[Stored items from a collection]
--- START ---

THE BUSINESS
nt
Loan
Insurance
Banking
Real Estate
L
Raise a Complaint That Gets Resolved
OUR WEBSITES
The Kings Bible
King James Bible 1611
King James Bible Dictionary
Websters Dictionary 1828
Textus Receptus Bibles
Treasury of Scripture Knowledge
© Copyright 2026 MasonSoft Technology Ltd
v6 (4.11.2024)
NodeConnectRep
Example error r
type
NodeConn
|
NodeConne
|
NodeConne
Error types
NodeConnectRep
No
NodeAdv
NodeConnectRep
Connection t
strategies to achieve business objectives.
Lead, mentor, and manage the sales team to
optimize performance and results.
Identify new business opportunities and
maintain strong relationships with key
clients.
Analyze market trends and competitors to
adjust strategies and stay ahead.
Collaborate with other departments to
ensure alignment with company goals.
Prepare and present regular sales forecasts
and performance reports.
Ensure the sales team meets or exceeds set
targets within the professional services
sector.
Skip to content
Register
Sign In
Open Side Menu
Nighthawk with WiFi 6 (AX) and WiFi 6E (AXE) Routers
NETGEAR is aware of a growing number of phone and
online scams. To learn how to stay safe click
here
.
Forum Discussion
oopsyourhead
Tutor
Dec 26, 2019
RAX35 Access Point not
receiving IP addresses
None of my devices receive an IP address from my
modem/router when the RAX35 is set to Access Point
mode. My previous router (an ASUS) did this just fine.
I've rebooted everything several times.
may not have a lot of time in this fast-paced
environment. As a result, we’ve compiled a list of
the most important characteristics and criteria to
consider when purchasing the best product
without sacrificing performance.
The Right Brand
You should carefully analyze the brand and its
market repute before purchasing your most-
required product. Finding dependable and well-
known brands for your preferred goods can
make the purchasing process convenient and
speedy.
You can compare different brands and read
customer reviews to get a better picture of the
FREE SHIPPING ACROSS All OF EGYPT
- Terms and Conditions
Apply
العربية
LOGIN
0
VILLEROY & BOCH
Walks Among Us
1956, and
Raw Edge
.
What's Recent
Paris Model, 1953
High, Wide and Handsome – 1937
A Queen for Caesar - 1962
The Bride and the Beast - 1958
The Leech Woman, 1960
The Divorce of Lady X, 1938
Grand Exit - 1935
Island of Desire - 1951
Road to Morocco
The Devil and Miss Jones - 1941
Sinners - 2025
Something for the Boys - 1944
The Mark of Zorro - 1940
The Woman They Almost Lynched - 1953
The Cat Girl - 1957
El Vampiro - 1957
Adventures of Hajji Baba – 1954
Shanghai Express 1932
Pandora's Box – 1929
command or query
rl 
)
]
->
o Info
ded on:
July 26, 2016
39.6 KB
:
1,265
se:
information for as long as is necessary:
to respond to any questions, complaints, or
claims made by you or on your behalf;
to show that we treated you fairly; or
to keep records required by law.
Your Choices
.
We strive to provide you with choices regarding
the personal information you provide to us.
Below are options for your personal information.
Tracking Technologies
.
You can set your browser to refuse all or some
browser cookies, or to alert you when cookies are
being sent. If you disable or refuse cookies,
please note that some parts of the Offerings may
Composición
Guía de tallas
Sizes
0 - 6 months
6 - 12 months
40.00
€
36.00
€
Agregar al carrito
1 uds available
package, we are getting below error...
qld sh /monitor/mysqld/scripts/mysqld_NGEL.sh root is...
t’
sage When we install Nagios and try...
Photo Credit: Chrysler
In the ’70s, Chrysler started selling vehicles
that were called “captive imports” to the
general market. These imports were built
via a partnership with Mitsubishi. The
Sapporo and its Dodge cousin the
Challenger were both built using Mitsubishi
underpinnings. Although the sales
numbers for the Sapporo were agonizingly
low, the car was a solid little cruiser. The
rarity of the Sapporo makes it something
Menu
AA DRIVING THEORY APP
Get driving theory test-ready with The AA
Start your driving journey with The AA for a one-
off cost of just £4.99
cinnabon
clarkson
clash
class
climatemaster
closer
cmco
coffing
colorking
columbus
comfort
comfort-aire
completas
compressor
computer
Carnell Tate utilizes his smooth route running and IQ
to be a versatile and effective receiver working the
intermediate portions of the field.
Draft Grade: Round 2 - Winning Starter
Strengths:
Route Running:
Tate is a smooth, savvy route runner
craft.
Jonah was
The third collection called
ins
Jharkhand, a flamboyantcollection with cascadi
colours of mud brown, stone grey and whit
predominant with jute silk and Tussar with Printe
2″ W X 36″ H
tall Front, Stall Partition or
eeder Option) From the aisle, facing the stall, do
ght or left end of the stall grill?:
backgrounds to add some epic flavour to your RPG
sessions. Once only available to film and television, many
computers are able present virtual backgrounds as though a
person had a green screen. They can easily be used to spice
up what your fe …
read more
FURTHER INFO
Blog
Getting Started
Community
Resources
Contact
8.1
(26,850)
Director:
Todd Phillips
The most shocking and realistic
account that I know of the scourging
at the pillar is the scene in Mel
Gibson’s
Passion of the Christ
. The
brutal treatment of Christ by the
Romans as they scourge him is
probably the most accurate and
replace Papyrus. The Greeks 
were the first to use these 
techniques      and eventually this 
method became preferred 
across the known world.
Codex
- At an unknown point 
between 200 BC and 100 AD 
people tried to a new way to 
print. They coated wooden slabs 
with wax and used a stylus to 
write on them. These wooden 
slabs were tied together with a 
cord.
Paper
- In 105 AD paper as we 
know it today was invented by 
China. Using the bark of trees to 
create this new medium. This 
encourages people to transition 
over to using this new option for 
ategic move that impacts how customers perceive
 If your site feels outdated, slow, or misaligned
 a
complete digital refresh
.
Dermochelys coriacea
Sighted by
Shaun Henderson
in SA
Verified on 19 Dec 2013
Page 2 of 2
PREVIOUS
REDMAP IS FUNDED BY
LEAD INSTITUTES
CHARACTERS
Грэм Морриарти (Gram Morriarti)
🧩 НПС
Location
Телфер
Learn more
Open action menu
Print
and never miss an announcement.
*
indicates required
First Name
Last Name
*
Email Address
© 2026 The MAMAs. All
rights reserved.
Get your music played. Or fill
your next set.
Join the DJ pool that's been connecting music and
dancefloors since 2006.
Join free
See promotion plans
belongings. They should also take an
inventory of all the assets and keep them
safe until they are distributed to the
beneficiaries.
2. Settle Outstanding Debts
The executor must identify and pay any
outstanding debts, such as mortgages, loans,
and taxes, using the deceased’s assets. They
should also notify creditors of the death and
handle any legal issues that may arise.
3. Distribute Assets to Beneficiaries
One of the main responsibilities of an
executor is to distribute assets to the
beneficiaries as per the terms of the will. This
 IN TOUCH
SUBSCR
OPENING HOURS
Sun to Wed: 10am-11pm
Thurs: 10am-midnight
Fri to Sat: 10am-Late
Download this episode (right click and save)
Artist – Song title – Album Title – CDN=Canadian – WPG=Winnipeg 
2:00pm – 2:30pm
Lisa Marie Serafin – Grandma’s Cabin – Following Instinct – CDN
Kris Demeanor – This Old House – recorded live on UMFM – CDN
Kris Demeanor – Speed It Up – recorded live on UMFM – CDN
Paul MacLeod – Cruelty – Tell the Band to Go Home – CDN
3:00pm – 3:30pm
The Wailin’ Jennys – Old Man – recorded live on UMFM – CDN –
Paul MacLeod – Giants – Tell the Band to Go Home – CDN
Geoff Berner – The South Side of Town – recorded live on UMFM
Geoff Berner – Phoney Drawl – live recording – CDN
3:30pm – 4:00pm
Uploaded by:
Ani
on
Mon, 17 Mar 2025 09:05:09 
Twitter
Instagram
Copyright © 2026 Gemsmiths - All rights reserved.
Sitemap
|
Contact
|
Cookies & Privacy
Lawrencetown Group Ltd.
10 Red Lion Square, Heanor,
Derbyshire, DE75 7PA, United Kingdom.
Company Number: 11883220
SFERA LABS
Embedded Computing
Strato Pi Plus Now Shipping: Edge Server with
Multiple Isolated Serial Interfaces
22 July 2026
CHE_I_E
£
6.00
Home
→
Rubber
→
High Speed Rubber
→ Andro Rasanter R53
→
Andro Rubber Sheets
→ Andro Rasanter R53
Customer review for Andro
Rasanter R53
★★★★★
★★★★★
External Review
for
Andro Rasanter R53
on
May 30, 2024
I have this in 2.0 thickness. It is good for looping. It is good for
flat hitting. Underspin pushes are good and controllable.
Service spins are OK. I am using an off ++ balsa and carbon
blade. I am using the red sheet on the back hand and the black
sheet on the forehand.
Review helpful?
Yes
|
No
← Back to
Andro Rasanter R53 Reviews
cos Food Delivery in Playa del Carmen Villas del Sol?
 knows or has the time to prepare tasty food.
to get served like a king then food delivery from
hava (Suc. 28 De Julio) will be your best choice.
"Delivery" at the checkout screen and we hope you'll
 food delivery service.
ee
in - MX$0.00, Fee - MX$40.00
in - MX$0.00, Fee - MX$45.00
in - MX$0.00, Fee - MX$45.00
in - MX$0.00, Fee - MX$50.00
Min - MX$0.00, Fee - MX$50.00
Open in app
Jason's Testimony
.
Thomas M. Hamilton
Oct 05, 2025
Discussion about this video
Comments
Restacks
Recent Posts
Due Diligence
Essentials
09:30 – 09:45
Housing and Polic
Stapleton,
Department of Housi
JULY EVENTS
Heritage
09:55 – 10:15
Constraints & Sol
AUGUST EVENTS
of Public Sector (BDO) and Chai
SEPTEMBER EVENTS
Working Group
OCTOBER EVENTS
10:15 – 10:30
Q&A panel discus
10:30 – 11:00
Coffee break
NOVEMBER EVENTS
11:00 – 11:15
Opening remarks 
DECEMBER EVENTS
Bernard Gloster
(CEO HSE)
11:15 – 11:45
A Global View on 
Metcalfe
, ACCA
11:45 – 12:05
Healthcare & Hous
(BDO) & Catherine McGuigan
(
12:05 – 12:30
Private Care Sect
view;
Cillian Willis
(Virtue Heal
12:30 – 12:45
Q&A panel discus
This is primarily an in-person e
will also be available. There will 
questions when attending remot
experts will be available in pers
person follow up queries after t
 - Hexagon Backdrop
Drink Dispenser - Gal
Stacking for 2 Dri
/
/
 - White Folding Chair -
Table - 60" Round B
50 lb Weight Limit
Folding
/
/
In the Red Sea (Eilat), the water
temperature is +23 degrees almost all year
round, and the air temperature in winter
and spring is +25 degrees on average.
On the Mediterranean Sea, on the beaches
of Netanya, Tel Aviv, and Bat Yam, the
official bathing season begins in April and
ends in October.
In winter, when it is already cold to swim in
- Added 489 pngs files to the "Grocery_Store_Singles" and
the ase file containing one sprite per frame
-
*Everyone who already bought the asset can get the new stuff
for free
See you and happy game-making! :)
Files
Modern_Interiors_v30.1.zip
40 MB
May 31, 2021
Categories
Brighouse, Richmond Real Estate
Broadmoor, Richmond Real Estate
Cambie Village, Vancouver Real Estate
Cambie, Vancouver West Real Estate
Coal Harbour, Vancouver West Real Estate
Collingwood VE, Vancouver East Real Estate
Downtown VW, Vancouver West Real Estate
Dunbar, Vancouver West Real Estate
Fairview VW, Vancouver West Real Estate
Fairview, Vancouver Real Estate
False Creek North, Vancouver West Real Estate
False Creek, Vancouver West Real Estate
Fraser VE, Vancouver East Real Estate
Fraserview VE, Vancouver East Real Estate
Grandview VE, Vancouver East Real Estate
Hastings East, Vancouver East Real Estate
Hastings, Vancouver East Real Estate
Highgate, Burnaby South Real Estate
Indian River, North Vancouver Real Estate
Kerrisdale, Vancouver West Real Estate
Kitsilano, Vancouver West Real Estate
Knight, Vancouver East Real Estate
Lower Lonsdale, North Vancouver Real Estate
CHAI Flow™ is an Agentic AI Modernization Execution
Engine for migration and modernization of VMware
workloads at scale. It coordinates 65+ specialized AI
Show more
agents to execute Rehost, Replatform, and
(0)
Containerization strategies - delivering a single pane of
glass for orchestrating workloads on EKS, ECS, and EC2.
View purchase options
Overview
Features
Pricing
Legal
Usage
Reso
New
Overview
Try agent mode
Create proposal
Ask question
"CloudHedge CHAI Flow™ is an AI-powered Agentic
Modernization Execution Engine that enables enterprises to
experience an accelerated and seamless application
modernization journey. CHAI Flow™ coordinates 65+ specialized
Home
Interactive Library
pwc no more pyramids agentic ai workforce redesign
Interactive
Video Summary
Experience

--- END ---

**WHAT IS NEEDED**
When you reach the line that contains "Error types", stop; that line and every line before it, from the very first line of the data, should be restated word for word.

**EXERCISE SOLUTION**
THE BUSINESS
nt
Loan
Insurance
Banking
Real Estate
L
Raise a Complaint That Gets Resolved
OUR WEBSITES
The Kings Bible
King James Bible 1611
King James Bible Dictionary
Websters Dictionary 1828
Textus Receptus Bibles
Treasury of Scripture Knowledge
© Copyright 2026 MasonSoft Technology Ltd
v6 (4.11.2024)
NodeConnectRep
Example error r
type
NodeConn
|
NodeConne
|
NodeConne
Error types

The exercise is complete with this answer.